MABA-PM.com, Kabupaten Halmahera Timur (Haltim) berada di urutan tiga kasus kekerasan dan pelecehan anak di bawah umur Provinsi Maluku Utara (Malut).
Kepala Dinas Sosial Haltim, Nurain Komdan saat dikonfirmasi mengatakan, untuk menekan angka kasus kekerasan dan pelecehan anak di bawah umur harus ada kerja sama pemda dan instansi vertikal lainya terkait penanganan dan antisipasi.
“Haltim, untuk kasus kekerasan dan pelecehan anak di bawah umur sangat tinggi dan berada di urutan ke tiga di Provinsi Maluku Utara. Untuk itu, seharusnya ada kerja sama antar instansi terkait agar membicarakan persoalan tersebut,” kata Nurain, Kamis (30/12/2021) di ruang kerjanya.

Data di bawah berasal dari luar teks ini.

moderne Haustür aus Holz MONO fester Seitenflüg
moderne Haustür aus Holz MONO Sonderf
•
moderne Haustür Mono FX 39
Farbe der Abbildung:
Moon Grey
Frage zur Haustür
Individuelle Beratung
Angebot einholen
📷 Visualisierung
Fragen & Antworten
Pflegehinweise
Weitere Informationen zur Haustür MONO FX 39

Lanjutnya, bukan hanya peran dari pemda dan instansi terkait, namun peran orang tua juga sangat penting. Pasalnya, peran orang tua merupakan langkah utama mencegah anak-anak dari upaya tindakan kekerasan dan pelecehan.

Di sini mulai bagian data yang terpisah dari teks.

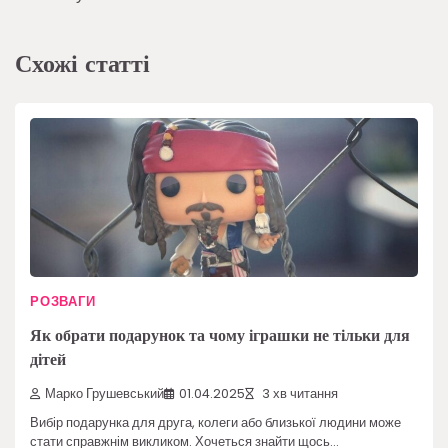
Схожі статті
РОЗВАГИ
Як обрати подарунок та чому іграшки не тільки для
дітей
Марко Грушевський
01.04.2025
3 хв читання
Вибір подарунка для друга, колеги або близької людини може
стати справжнім викликом. Хочеться знайти щось…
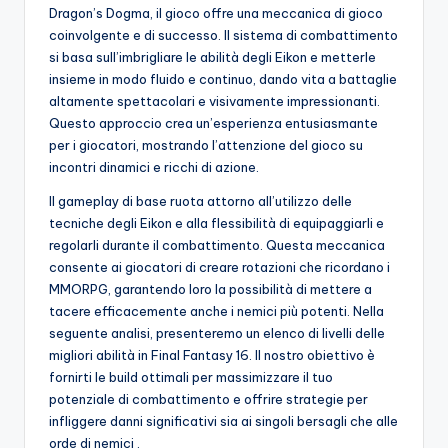
A
Dragon’s Dogma, il gioco offre una meccanica di gioco
coinvolgente e di successo. Il sistema di combattimento
p
si basa sull’imbrigliare le abilità degli Eikon e metterle
p
insieme in modo fluido e continuo, dando vita a battaglie
altamente spettacolari e visivamente impressionanti.
a
Questo approccio crea un’esperienza entusiasmante
s
per i giocatori, mostrando l’attenzione del gioco su
incontri dinamici e ricchi di azione.
si
Il gameplay di base ruota attorno all’utilizzo delle
o
tecniche degli Eikon e alla flessibilità di equipaggiarli e
n
regolarli durante il combattimento. Questa meccanica
consente ai giocatori di creare rotazioni che ricordano i
a
MMORPG, garantendo loro la possibilità di mettere a
ti
tacere efficacemente anche i nemici più potenti. Nella
seguente analisi, presenteremo un elenco di livelli delle
d
migliori abilità in Final Fantasy 16. Il nostro obiettivo è
i
fornirti le build ottimali per massimizzare il tuo
potenziale di combattimento e offrire strategie per
G
infliggere danni significativi sia ai singoli bersagli che alle
i
orde di nemici .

“Peran orang tua sangat penting untuk mengawasi anak-anak, salah satunya yaitu pengaruh handphone terhadap tingkah laku anak-anak untuk melakukan hal-hal yang tidak wajar,” ujarnya.
Dirinya menambahkan, mengingat karena sudah terjadi kasus, salah satunya yang terjadi beberapa bulan lalu dengan melibatkan 12 orang dan termasuk di bawa umur.
“Maka dari itu, harus ada langkah penanganan serius dari pemda dan instansi terkait lainnya, untuk menekan angka kekerasan dan pelecehan anak di bawa umur,” pungkasnya.